Bone cancer pain, caused by the destruction of bone by cancerous cells, may be relieved by a new treatment, according to US researchers at the University of Minnesota.
Osteoclasts, the cells which absorb bone material, are responsible for most cancer-induced bone destruction. They are present in increased numbers in cancerous bone and their formation is known to be blocked by osteoprotegerin (OPG), a protein related to the tumour necrosis factor receptor family.
The researchers report the effects of treatment with OPG on bone cancer and bone cancer pain in a study using a mouse model of bone cancer pain (Nature Medicine 2000;6:521). They injected OPG or vehicle into the femora of mice with induced bone cancer, and found that treatment with OPG eliminated the destructive osteoclasts from the site of the cancer and also reduced bone destruction and pain.

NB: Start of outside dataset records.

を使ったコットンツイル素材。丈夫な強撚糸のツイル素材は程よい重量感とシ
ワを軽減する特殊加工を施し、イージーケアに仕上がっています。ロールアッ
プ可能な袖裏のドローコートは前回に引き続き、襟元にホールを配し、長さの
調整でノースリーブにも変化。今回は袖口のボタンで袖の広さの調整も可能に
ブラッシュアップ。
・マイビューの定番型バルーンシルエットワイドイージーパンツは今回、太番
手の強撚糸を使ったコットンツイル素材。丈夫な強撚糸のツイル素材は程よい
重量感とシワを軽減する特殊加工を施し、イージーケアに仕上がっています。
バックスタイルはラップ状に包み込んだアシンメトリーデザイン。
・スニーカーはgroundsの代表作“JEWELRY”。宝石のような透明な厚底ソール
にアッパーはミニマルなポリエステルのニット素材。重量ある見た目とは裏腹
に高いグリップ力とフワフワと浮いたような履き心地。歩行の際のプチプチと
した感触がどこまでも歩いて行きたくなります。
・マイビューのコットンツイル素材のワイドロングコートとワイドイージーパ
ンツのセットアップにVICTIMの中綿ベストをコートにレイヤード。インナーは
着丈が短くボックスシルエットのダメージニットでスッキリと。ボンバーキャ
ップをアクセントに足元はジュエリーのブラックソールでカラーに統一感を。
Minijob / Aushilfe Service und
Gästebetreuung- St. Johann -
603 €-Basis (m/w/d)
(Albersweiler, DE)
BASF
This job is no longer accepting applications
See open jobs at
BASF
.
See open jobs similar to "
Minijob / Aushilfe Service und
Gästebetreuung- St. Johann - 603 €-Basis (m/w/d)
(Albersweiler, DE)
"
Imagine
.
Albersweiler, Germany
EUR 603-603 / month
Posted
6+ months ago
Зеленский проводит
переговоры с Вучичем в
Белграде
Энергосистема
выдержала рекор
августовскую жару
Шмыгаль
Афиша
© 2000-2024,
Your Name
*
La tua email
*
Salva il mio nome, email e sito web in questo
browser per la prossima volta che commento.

In addition, the researchers found that OPG inhibited the neurochemical changes in the spinal cord that are thought to be involved in the generation and maintenance of cancer pain. In the study, all mice were assessed for behavioural responses. Parameters of ongoing pain included activity-induced guarding and the number of spontaneous flinches. The number of palpation-induced fights and flinches were also determined. Activity-induced guarding decreased by 73.5+/-7.9 per cent with OPG treatment. The number of spontaneous flinches decreased by 44.5+/-7.7 per cent. In addition, treatment with OPG significantly reduced palpation-induced pain behaviours.
In an accompanying article (ibid, p504), Dr Stephen Thompson and Dr David Tonge of Guy's, King's & St Thomas's school of medicine, London, describe the study as "an exciting development for the treatment of a widespread and distressing symptom of cancer" and comment that the data have "consequences for the mechanisms that may underlie bone cancer pain and the therapeutic application of OPG."